Point of view and voice are essential elements of a writer's toolbox. Who is telling a story and how they are telling it both determine how a reader perceives it. While the range of perspectives is narrower for a motion picture, this holds true for screenwriting as well. Get Low, a wonderful short story/folk tale of a film, emphasizes the importance of these tools. It weaves point of view and voice into its characters' personal narratives and its overall telling. The result absorbs, amuses, and tugs at the heartstrings.

Get Low is told primarily from the vantage point of Felix Bush, a Depression-era hermit nearing the end of life, or of Buddy Robinson, an undertaker's assistant who evokes the salt of the earth. These men are richly portrayed by Robert Duvall and Lucas Black, and I hope the former is remembered when the Academy doles out Oscar nominations next year. Felix has been holed up in his backwoods lair for decades, shooting at anyone who comes near, so he creates quite a stir when he rides into town on an errand. Most of his neighbors regard him as a beast with skeletons in his closet, about which the rumor mill has supplied many details. However, to the undertaker (Bill Murray) he looks like a godsend. The business of death has slowed of late, and the service the old coot requests could bring in a lot of cash.

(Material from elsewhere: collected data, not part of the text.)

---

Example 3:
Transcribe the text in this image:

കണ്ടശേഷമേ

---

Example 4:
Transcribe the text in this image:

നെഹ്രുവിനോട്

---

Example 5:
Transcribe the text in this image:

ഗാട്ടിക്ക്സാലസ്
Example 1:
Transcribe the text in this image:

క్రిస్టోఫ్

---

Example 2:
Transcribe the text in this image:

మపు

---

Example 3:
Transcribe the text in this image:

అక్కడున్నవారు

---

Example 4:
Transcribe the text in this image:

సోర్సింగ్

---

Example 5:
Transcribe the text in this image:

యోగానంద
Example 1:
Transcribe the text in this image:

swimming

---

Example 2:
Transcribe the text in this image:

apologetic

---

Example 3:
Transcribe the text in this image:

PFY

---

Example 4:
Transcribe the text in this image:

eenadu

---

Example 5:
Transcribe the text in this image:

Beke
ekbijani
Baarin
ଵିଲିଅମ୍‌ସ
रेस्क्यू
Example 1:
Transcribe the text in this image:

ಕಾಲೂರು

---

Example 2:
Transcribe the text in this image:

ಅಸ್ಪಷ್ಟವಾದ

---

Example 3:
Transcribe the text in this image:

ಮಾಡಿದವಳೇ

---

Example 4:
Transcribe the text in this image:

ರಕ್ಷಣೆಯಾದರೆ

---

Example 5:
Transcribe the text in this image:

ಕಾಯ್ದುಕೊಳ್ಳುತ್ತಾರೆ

Felix expresses himself in the spare way you'd expect from someone who has spoken only to animals and a faded portrait over the last 40 years. His request is strange but simple. He wants to throw a funeral party to which everyone can come and tell a story about their host. As incentive to attend, he will raffle off his property. While plans for the party move forward, livened by the comic faults of the undertaker, the assistant and audience pick up clues as to why Felix yearns to hear stories about himself. Something shattering once happened to him which relates to the portrait in his cabin and a former sweetheart who has recently moved back to town (Sissy Spacek). The lady adds a new perspective because she sees Felix as she remembers him, a fascinating potential lover. Another viewpoint emerges when Felix visits a reverend (Bill Cobbs) who knows his story but believes he should exorcise his own demons. This visit reveals Felix's stubbornness and crushes his hope that somebody else will rid him of the burden of his past.

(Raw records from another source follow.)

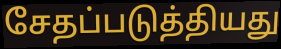
சேதப்படுத்தியது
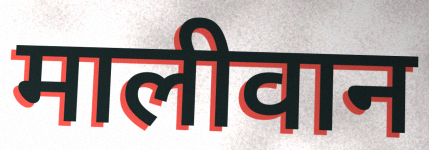
मालीवान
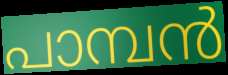
പാമ്പൻ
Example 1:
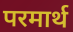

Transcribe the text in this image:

परमार्थ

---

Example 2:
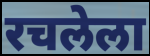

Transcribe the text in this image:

रचलेला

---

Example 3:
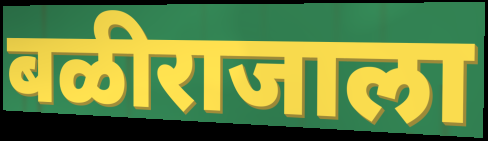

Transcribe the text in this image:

बळीराजाला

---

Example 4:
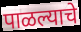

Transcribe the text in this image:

पाळल्याचे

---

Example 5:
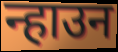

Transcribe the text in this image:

न्हाउन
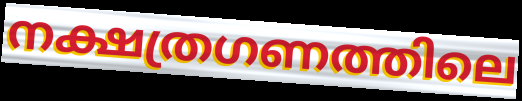
നക്ഷത്രഗണത്തിലെ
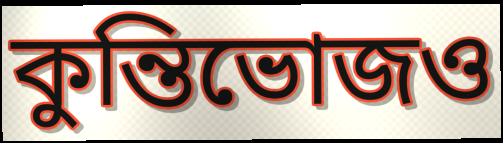
কুন্তিভোজও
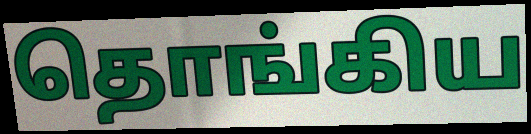
தொங்கிய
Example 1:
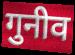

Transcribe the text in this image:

गुनीव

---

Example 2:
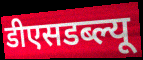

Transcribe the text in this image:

डीएसडब्ल्यू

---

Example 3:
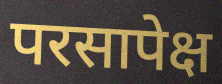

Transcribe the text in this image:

Felix's story must come out in his own wrenching words. One thing that makes it tragic is that the part he played — the guilt of which has defined his life and death — does not appear so shameful in the eyes of others. You need to be him to perceive it as he does. You may also need the vision of his time. The events described in the movie might believably occur today, especially in such rural environs. But the historical setting helps explain Felix's conscience, which suffers for reasons people wouldn't understand, or at least wouldn't admit to, these days. By blending Felix's strong, sad, nearly silent self-description with the varied impressions of others, Get Low allows the viewer to grasp how he started life, how he ended it, and how he spent the long lonely days in between.